#Ingestion

## Define kaggle credentials path

In [0]:
kaggle_credentials_path = "dev_bronze.kaggle_auth.kaggle_authentificaton_parameters"

## Extract kaggle credentials

In [0]:
# Load the credentials into row
row = spark.table(kaggle_credentials_path).select("username", "key").first()

# Validate and assign safely
if row and row['username'] and row['key']:
    KAGGLE_USERNAME = row['username']
    KAGGLE_KEY = row['key']
else:
    raise ValueError("Kaggle credentials not found or incomplete in the table.")

## Create kaggle authentification function

In [0]:
def authentificate_kaggle(KAGGLE_USERNAME, KAGGLE_KEY):
    import os
    os.environ['KAGGLE_USERNAME'] = KAGGLE_USERNAME
    os.environ['KAGGLE_KEY'] = KAGGLE_KEY

    from kaggle.api.kaggle_api_extended import KaggleApi

    api = KaggleApi()
    api.authenticate()

    print('Authentification is successful')

    return api

## Call kaggle authentification function

In [0]:
try:
    api = authentificate_kaggle(KAGGLE_USERNAME, KAGGLE_KEY)
#in case of error, install the module
except Exception as e:
    print(e)
    print("Intalling the module: pip install kaggle")

    import sys
    import subprocess

    subprocess.check_call([sys.executable, "-m", "pip", "install", "kaggle"])

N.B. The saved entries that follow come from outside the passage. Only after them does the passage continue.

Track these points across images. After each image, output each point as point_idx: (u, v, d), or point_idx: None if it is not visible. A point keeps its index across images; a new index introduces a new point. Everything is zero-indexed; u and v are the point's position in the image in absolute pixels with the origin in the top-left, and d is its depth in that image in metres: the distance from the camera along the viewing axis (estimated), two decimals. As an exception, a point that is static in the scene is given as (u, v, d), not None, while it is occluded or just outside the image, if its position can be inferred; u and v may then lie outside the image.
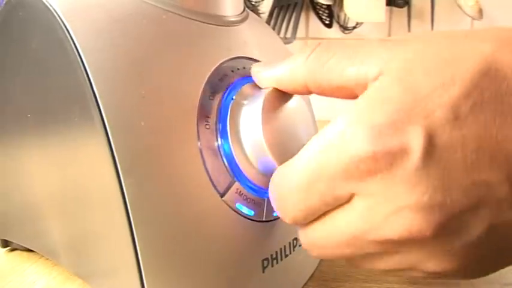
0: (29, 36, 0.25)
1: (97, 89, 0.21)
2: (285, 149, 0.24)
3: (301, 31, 0.88)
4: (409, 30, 0.85)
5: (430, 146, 0.17)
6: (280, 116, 0.24)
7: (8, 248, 0.35)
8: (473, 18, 0.83)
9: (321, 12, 0.85)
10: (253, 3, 0.85)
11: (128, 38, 0.22)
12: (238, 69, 0.25)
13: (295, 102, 0.25)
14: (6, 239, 0.34)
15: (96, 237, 0.24)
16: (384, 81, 0.19)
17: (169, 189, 0.22)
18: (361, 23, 0.85)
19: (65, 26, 0.22)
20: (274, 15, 0.84)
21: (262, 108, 0.23)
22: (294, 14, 0.83)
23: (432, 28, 0.83)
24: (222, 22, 0.26)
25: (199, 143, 0.23)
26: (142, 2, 0.24)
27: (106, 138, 0.21)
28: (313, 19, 0.87)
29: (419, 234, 0.18)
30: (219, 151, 0.24)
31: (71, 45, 0.22)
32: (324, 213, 0.20)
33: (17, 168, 0.29)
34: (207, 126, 0.23)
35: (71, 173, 0.25)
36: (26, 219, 0.30)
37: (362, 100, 0.19)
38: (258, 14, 0.87)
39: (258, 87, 0.25)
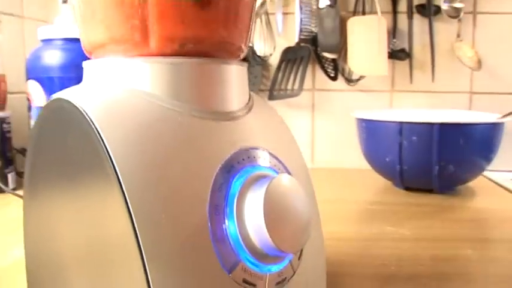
0: (65, 134, 0.30)
1: (124, 184, 0.25)
2: (284, 232, 0.27)
3: (308, 83, 0.93)
4: (411, 81, 0.89)
5: None
6: (280, 202, 0.28)
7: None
8: (472, 69, 0.87)
9: (326, 65, 0.90)
10: (262, 57, 0.90)
11: (150, 141, 0.27)
12: (243, 159, 0.30)
13: (295, 188, 0.29)
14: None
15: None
16: None
17: (183, 268, 0.26)
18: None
19: (98, 131, 0.27)
20: (282, 68, 0.89)
21: (264, 197, 0.27)
22: (301, 68, 0.88)
23: (433, 79, 0.87)
24: (229, 117, 0.31)
25: (209, 227, 0.27)
26: (161, 106, 0.28)
27: (132, 228, 0.25)
28: (320, 71, 0.92)
29: None
30: (227, 233, 0.28)
31: (102, 148, 0.26)
32: None
33: (47, 232, 0.33)
34: (217, 213, 0.27)
35: (95, 237, 0.29)
36: (56, 278, 0.34)
37: None
38: (267, 67, 0.92)
39: (262, 176, 0.29)
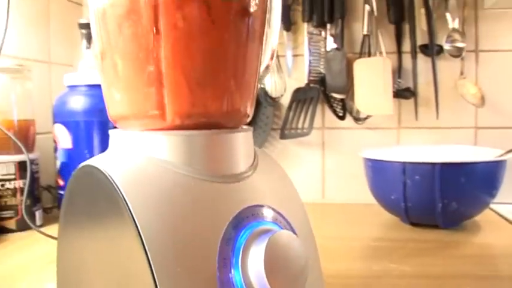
0: (94, 195, 0.34)
1: (145, 241, 0.30)
2: (282, 280, 0.32)
3: (318, 122, 0.97)
4: (416, 118, 0.93)
5: None
6: (279, 255, 0.32)
7: None
8: (475, 106, 0.91)
9: (335, 105, 0.94)
10: (274, 98, 0.95)
11: (167, 204, 0.31)
12: (249, 216, 0.34)
13: (293, 243, 0.33)
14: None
15: None
16: None
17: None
18: (372, 114, 0.93)
19: (123, 195, 0.31)
20: (293, 108, 0.94)
21: (265, 250, 0.31)
22: (311, 108, 0.93)
23: (437, 116, 0.91)
24: (236, 179, 0.35)
25: (217, 277, 0.31)
26: (176, 172, 0.33)
27: (152, 279, 0.29)
28: (329, 110, 0.96)
29: None
30: (233, 282, 0.32)
31: (126, 210, 0.31)
32: None
33: (77, 275, 0.38)
34: (225, 265, 0.32)
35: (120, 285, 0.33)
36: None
37: None
38: (279, 107, 0.97)
39: (265, 231, 0.33)
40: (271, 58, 0.41)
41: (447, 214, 0.71)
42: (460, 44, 0.91)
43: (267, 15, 0.40)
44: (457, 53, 0.91)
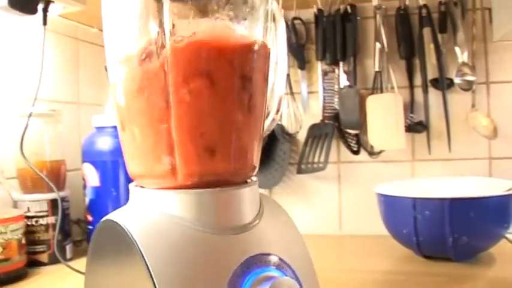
0: (115, 245, 0.38)
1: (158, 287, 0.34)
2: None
3: (333, 156, 1.00)
4: (429, 152, 0.95)
5: None
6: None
7: None
8: (488, 138, 0.92)
9: (349, 140, 0.97)
10: (290, 135, 0.99)
11: (179, 255, 0.35)
12: (252, 264, 0.37)
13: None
14: None
15: None
16: None
17: None
18: (386, 148, 0.96)
19: (139, 248, 0.35)
20: (309, 143, 0.97)
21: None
22: (326, 143, 0.96)
23: (449, 150, 0.93)
24: (243, 230, 0.39)
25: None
26: (187, 227, 0.36)
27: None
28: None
29: None
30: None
31: (142, 261, 0.35)
32: None
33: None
34: (231, 310, 0.35)
35: None
36: None
37: None
38: (295, 143, 1.01)
39: (268, 277, 0.36)
40: (277, 112, 0.45)
41: (458, 248, 0.72)
42: (470, 78, 0.93)
43: (273, 74, 0.44)
44: (467, 87, 0.93)
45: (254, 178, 0.42)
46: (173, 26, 0.34)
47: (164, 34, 0.35)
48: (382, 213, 0.80)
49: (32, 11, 0.76)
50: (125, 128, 0.39)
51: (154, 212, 0.37)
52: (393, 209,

    api = authentificate_kaggle(KAGGLE_USERNAME, KAGGLE_KEY)

## Define kaggle file parameters

In [0]:
#define file name and path
file_name = 'arashnic/book-recommendation-dataset'
file_path = '/Volumes/dev_bronze/books/books_raw_data'

##Download kaggle files

In [0]:
api.dataset_download_files(dataset = file_name, path= file_path, unzip=True)

#Bronze tables creation

## Import of libraries

In [0]:
from pyspark.sql.types import StructType, StructField, StringType, IntegerType, DoubleType, DateType, DecimalType

## Creation of `bronze_books` table

In [0]:
books_bronze = spark.read.option("inferSchema", True).option("header", True).csv("/Volumes/dev_bronze/books/books_raw_data/Books.csv")

# Save your DataFrame as a managed table in Unity Catalog
books_bronze.write.mode("overwrite").saveAsTable("dev_bronze.books.books_bronze")

##Creation of `bronze_ratings` table

In [0]:

ratings_bronze = spark.read.option("inferSchema", True).option("header", True).csv("/Volumes/dev_bronze/books/books_raw_data/Ratings.csv")

# Save your DataFrame as a managed table in Unity Catalog
ratings_bronze.write.mode("overwrite").saveAsTable("dev_bronze.books.ratings_bronze")

##Creation of bronze_users table

In [0]:

users_bronze = spark.read.option("inferSchema", True).option("header", True).csv("/Volumes/dev_bronze/books/books_raw_data/Users.csv")

# Save your DataFrame as a managed table in Unity Catalog
users_bronze.write.mode("overwrite").saveAsTable("dev_bronze.books.users_bronze")